Also worthy of mention is a sadistic, knuckle-cracking Gestapo officer who takes great delight in torturing women. I’m sorry I did not catch this actor’s name because his performance is worth the price of admission. Evil incarnate. And as I always say, your movie is only as good as your bad guy. Lots of bad guys here.

Dwight Frye, one of my all-time favorite character actors, also has a small speaking role as a Czech patriot, which is nice to say because he was usually typecast with some kind of mental unbalance, perhaps most memorably as Renfield in Tod Browning’s 1931 Dracula and later that same year as Frtiz, the hunchbacked assistant to Colin Clive’s Dr. Frankenstein.

Another interesting aspect of he movie is that the story was written by Lang and a fellow German exile, Bertolt Brecht. The Communist playwright is credited here simply as Bert Brecht.

The story is that Brecht desperately wanted to break into Hollywood as a screenwriter, but his ideas weren’t well received, such as turning The Communist Manifesto into a cinematic epic. Hangmen Also Die! is the only Hollywood script he worked on that made it to the screen. While he reportedly worked on the screenplay with experienced screenwriter John Wexley. Brecht is only credited with Lang for providing the story. He tried to have his name added to the credits but could not prove to the Screenwriter’s Guild that he had contributed anything to the script.

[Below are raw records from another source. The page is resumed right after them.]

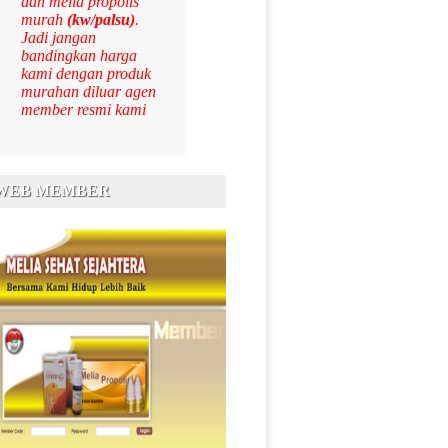
dan melia propolis
murah
(kw/palsu)
.
Jadi jangan
bandingkan harga
kami dengan produk
murahan diluar agen
member resmi kami
 WEB MEMBER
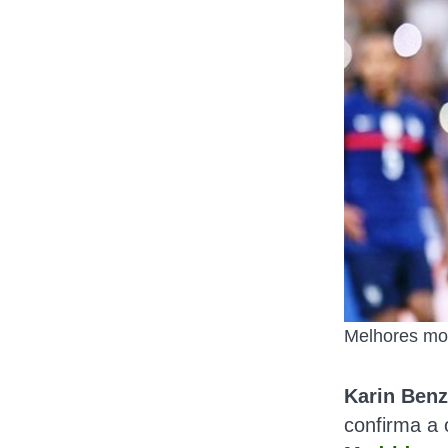
Melhores mo
Karin Ben
confirma a 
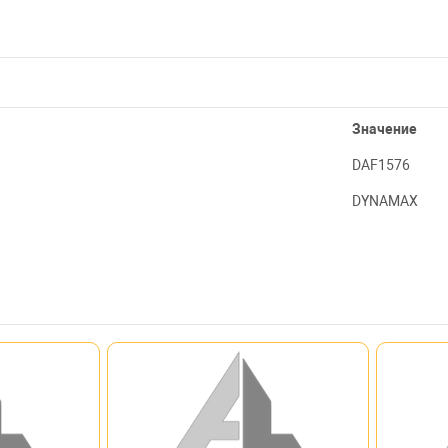
Значение
DAF1576
DYNAMAX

The story plays loosely with the retribution meted out by the Nazis for Heydrich’s murder. In the movie the Nazis begin killing writers, academics, priests and people of influence. In reality, the Nazis murdered the men and boys of two suspect villages and sent the women and girls to concentration camps.

The resolution of the film involves an elaborate hoax that sets up Czaka the brewer as Heydrich’s assassin.